Only the lines below between the one holding "bệnh xuất hiện" and the one holding "Le Jour d'après", inclusive, are to be reproduced word for word; the pictures are to be left out.

Page-level text extractions
'''
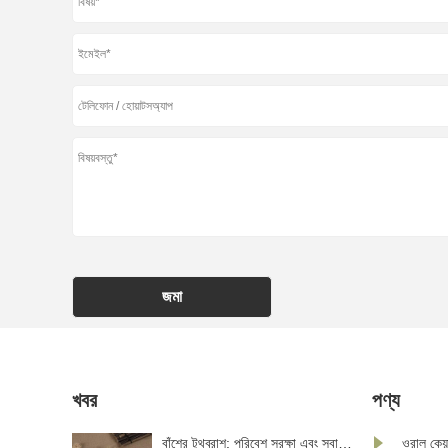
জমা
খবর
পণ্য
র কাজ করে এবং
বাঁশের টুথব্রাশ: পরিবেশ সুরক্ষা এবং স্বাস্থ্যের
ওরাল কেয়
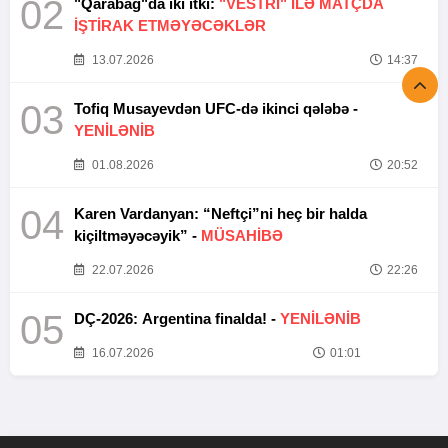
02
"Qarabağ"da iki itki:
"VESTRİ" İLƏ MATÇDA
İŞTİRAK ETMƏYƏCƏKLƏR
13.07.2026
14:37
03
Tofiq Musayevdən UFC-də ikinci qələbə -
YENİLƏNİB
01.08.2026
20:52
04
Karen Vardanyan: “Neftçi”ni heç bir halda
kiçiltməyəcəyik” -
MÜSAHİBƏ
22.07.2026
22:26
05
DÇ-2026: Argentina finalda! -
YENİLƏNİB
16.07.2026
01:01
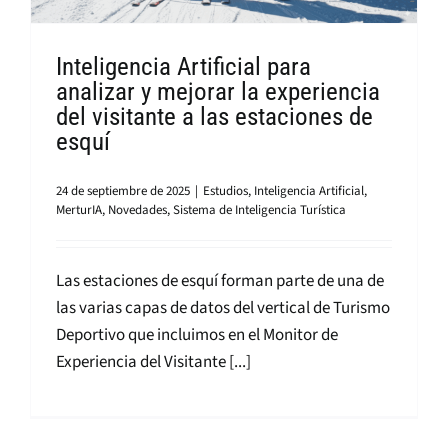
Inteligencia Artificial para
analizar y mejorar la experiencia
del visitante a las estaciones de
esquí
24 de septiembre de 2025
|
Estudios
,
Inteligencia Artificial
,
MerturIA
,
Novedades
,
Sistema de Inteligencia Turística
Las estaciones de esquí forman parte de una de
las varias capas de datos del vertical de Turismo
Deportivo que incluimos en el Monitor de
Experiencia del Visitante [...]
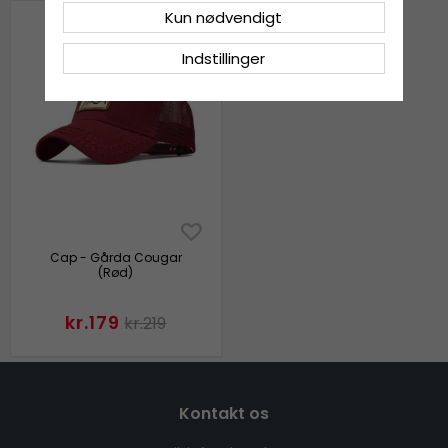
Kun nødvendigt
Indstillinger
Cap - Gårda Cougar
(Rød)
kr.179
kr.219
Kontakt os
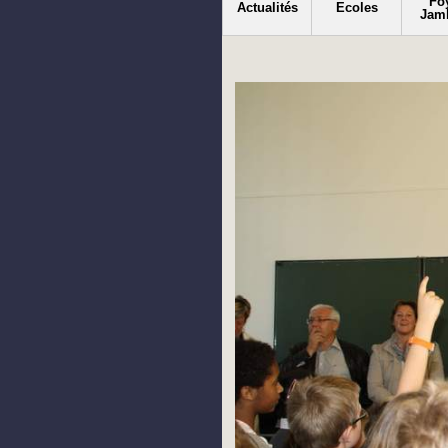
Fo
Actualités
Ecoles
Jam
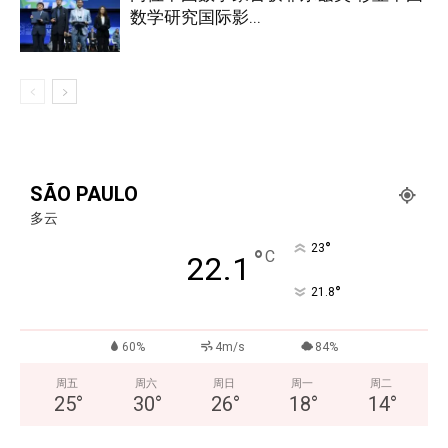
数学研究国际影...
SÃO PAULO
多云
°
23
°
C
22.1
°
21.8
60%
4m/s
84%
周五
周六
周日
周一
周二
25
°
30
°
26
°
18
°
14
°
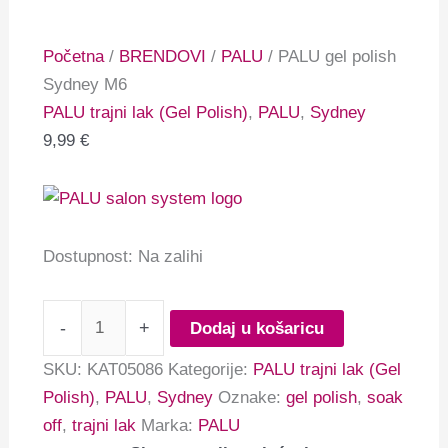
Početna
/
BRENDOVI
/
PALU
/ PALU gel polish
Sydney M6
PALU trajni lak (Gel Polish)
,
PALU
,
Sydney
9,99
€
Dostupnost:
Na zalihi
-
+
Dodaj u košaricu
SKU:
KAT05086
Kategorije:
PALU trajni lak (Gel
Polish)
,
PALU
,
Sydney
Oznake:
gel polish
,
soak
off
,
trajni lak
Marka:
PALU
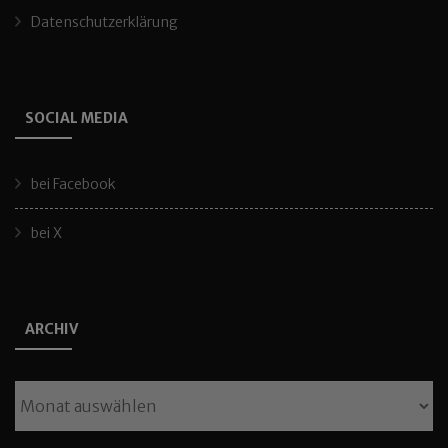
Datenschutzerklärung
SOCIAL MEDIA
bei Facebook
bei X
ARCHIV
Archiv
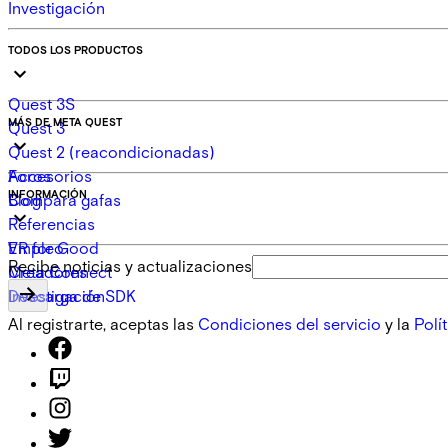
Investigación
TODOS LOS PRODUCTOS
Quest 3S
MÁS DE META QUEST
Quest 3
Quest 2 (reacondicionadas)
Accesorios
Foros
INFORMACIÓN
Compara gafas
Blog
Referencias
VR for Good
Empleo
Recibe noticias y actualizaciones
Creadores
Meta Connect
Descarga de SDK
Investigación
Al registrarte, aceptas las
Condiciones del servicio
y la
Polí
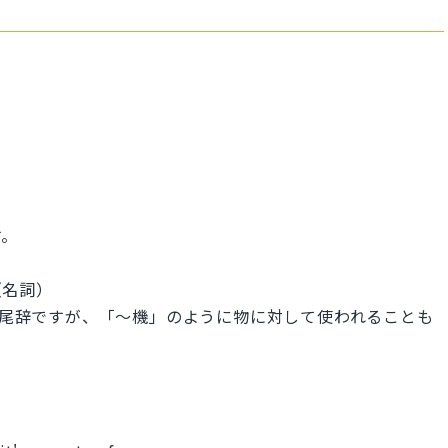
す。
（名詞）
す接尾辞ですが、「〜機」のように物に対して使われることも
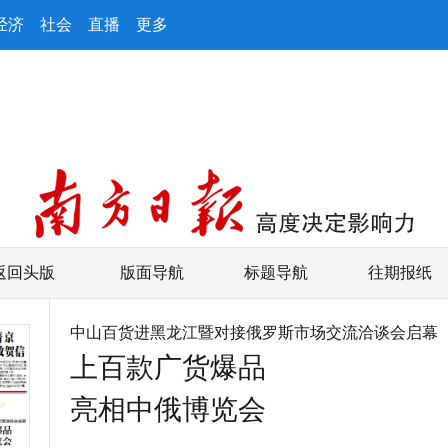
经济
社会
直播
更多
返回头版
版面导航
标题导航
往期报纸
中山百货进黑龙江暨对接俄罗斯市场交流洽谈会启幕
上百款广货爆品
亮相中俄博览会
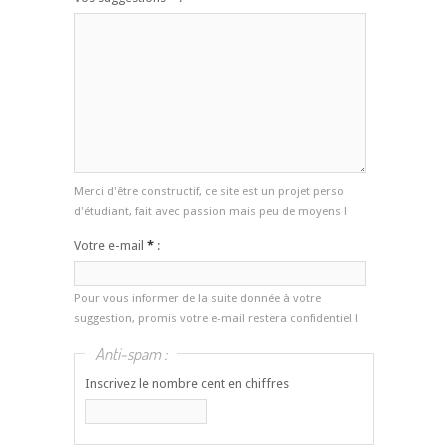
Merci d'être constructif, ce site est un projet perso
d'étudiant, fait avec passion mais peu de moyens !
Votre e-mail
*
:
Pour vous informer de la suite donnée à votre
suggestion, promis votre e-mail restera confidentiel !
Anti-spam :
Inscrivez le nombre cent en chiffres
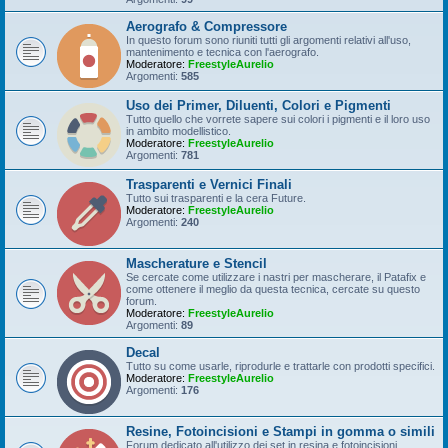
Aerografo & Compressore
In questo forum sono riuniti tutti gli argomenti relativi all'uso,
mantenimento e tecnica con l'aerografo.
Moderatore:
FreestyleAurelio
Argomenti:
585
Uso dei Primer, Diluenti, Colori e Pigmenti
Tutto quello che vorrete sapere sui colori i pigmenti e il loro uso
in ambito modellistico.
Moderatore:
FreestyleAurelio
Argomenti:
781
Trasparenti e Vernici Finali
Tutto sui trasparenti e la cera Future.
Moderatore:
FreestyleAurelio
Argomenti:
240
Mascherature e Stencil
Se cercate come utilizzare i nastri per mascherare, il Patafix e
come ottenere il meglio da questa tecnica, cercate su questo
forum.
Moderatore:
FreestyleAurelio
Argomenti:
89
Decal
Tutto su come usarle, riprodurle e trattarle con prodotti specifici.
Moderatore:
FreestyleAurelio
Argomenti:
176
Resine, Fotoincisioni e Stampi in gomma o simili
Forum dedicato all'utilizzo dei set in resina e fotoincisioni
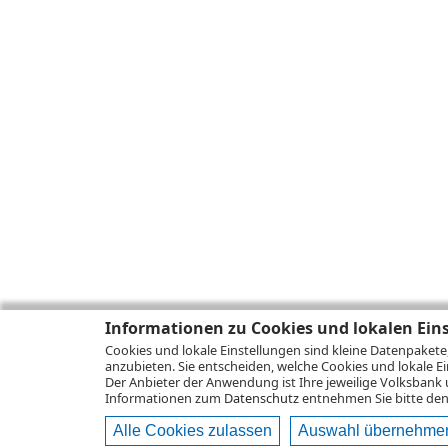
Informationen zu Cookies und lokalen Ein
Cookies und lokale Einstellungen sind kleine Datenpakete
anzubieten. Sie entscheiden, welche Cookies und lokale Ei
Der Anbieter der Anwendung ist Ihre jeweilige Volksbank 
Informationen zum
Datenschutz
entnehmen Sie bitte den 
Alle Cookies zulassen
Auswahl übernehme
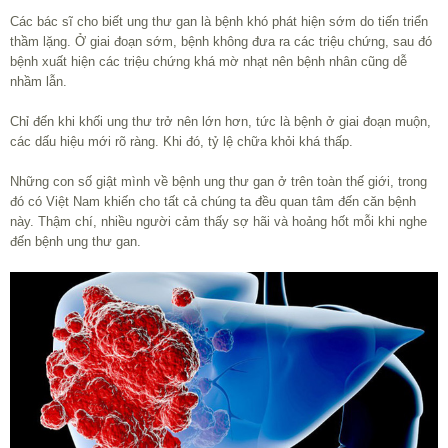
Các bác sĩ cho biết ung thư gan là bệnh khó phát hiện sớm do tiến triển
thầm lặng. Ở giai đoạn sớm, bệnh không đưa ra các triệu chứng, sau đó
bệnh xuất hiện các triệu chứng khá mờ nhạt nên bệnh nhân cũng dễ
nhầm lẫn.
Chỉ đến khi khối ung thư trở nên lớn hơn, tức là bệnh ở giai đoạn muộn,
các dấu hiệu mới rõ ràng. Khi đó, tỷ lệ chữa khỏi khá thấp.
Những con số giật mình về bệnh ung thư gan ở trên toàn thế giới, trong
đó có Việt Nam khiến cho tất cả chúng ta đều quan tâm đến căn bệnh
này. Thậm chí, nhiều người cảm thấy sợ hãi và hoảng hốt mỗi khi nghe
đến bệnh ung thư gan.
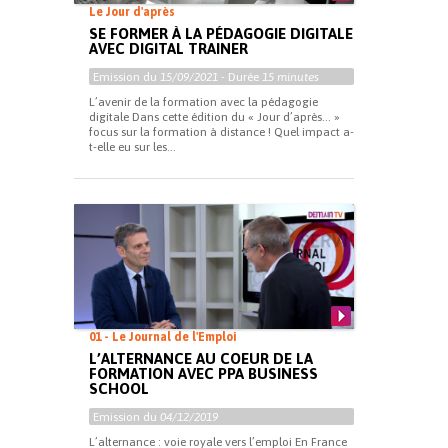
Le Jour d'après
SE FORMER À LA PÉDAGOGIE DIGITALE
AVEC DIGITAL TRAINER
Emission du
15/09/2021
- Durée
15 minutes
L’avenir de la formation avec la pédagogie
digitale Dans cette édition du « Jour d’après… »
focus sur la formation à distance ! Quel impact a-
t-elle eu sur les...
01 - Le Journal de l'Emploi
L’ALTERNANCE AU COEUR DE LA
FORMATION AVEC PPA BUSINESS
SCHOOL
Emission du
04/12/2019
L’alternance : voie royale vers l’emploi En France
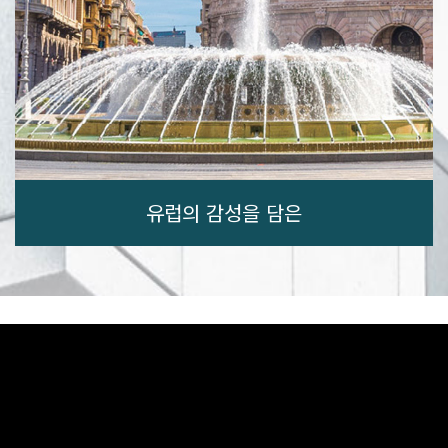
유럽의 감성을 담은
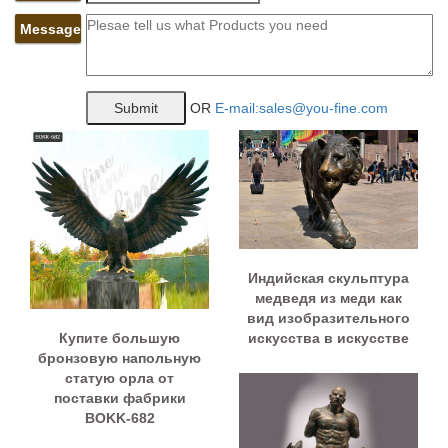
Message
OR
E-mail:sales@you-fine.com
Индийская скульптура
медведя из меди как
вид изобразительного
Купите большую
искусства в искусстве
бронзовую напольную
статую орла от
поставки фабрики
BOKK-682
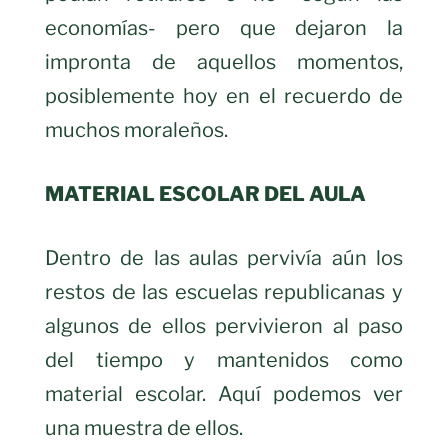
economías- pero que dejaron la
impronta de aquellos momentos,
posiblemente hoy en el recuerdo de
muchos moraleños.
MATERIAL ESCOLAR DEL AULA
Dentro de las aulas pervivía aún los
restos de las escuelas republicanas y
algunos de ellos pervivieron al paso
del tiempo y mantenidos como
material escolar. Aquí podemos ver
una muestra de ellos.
'''
* **TASK RESULT**
bệnh xuất hiện các triệu chứng khá mờ nhạt nên bệnh nhân cũng dễ
nhầm lẫn.
Chỉ đến khi khối ung thư trở nên lớn hơn, tức là bệnh ở giai đoạn muộn,
các dấu hiệu mới rõ ràng. Khi đó, tỷ lệ chữa khỏi khá thấp.
Những con số giật mình về bệnh ung thư gan ở trên toàn thế giới, trong
đó có Việt Nam khiến cho tất cả chúng ta đều quan tâm đến căn bệnh
này. Thậm chí, nhiều người cảm thấy sợ hãi và hoảng hốt mỗi khi nghe
đến bệnh ung thư gan.
Le Jour d'après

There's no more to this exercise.